Los eventos clave del trimestre fueron el hackeo de KelpDAO por 293 millones de dólares y el exploit de Drift Protocol, que costó 280 millones de dólares. Estos dos incidentes juntos representan más del 75% de todas las pérdidas. La situación en el segmento de los puentes entre cadenas es especialmente alarmante: los daños aquí alcanzaron los 351 millones de dólares, de los cuales el 38% correspondió al ataque al puente LayerZero OFT, vinculado al hackeo de KelpDAO. Otro 37% de las pérdidas en este segmento se debió a la compromisión del acceso administrativo y a manipulaciones de precios de tokens. El robo de claves privadas, contrariamente a lo esperado, representó solo el 5,66%.

Dinámica del número de hackeos y pérdidas en la industria cripto

El aumento en el número de ataques junto con la disminución del volumen total de daños es un síntoma que vengo discutiendo con colegas desde hace varios trimestres. Es una consecuencia directa de la reducción de liquidez en el ecosistema: el valor total bloqueado (TVL) cayó de 164.000 millones de dólares a aproximadamente 73.000 millones. Como señaló acertadamente Dmitry Tarasyuk de CORE3 y CER.live, en la industria se ha creado una brecha entre el ritmo de desarrollo de los protocolos y la madurez de sus sistemas de gestión de riesgos.
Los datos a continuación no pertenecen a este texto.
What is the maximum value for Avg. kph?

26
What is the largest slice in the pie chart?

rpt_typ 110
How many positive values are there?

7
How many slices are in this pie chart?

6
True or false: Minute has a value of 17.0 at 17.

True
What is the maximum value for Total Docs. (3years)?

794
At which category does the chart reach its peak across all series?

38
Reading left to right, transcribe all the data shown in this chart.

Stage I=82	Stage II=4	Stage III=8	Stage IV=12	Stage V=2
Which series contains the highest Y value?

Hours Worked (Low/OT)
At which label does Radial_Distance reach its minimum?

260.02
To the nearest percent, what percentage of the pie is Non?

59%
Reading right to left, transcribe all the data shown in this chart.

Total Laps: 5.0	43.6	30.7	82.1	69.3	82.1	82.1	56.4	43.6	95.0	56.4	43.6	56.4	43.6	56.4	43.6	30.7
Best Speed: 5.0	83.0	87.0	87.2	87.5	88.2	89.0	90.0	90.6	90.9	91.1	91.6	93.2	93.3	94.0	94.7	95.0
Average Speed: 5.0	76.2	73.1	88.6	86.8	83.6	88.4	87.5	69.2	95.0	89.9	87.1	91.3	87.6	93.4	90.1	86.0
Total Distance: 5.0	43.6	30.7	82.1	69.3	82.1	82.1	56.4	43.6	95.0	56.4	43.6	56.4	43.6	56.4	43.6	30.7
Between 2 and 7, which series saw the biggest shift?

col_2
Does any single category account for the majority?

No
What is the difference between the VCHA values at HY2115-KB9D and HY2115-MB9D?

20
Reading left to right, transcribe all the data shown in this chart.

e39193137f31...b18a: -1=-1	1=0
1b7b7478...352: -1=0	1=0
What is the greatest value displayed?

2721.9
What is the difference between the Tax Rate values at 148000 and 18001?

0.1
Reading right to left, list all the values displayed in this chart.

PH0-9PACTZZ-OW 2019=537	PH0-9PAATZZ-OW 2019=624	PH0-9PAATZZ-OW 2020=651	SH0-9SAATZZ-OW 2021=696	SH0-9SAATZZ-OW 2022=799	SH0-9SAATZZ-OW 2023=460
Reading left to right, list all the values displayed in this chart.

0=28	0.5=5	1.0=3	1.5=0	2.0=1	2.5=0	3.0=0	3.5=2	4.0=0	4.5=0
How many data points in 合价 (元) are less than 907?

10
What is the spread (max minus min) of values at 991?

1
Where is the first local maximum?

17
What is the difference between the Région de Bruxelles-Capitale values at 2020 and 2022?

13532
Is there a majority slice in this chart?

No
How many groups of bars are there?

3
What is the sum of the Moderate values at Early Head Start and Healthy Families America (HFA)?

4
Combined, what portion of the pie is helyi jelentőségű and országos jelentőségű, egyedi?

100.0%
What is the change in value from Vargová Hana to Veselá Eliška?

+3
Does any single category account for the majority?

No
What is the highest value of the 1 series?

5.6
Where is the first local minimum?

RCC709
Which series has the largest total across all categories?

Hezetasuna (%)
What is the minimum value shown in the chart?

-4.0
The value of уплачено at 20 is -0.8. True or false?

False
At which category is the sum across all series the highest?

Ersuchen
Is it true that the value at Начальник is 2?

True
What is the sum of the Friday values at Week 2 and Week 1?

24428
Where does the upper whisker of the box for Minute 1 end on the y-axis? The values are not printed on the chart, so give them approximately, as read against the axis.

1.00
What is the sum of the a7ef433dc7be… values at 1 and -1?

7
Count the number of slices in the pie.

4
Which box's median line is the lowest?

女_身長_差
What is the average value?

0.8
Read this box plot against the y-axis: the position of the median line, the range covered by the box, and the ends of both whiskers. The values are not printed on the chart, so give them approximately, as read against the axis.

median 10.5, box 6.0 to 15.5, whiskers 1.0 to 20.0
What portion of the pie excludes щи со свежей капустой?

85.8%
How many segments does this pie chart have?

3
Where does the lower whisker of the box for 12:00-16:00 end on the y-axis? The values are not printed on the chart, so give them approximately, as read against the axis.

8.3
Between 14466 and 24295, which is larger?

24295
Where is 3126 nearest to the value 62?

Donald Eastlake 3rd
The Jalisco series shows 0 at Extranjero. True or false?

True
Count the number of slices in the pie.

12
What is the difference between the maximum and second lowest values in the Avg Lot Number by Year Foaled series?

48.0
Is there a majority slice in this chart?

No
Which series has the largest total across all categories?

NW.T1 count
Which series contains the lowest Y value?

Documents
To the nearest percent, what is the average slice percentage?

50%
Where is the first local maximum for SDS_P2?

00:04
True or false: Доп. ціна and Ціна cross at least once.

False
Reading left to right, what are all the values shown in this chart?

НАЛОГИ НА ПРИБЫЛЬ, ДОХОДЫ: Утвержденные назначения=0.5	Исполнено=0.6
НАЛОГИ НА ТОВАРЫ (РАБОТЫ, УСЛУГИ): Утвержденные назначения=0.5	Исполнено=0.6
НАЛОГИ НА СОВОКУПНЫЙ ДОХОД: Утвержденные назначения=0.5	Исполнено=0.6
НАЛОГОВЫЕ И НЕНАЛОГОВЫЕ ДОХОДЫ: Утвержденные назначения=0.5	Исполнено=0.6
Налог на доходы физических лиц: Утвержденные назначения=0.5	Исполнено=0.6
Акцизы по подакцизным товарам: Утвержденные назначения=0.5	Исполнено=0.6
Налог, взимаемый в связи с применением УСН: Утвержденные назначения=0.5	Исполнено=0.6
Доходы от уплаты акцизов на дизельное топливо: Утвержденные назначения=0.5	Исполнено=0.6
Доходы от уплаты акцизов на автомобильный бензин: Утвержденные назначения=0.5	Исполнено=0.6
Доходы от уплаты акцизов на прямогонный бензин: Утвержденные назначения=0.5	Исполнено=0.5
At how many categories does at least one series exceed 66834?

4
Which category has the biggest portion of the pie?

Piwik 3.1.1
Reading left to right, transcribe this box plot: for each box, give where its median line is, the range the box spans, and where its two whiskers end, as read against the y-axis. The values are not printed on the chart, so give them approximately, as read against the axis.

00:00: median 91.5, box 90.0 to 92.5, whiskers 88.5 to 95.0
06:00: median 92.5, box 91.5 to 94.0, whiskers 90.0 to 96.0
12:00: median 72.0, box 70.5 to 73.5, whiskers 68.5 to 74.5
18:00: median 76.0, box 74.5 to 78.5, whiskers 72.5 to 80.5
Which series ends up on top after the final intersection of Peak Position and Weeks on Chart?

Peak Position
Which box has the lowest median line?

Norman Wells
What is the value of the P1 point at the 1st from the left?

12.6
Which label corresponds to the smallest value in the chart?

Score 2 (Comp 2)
Un ejemplo claro son los proyectos que utilizan un esquema de multifirma «tres de seis», pero almacenan tres claves en un mismo portátil. Esto no es negligencia, sino un problema sistémico.

En mayo, los desarrolladores de THORChain confirmaron el hackeo de su protocolo entre cadenas por 10 millones de dólares, tras lo cual suspendieron sus operaciones: el comercio, las operaciones con pools de liquidez y otras acciones «sensibles» quedaron fuera de servicio. Y el 8 de junio, los hackers comprometieron las carteras de Humanity Protocol, causando daños por aproximadamente 31 millones de dólares.

Mi análisis: La situación actual recuerda a una «epidemia silenciosa»: no se trata de hackeos gigantescos aislados, sino de un flujo constante de ataques pequeños que, en conjunto, dan lugar a un número récord de incidentes. Es una señal para los inversores: es hora de replantear sus enfoques de seguridad, especialmente en lo que respecta a los puentes entre cadenas y los protocolos con bajo TVL. Sin una mejora fundamental en las prácticas de gestión de claves y en la auditoría de contratos inteligentes, en los próximos trimestres corremos el riesgo de ver cifras aún más sombrías.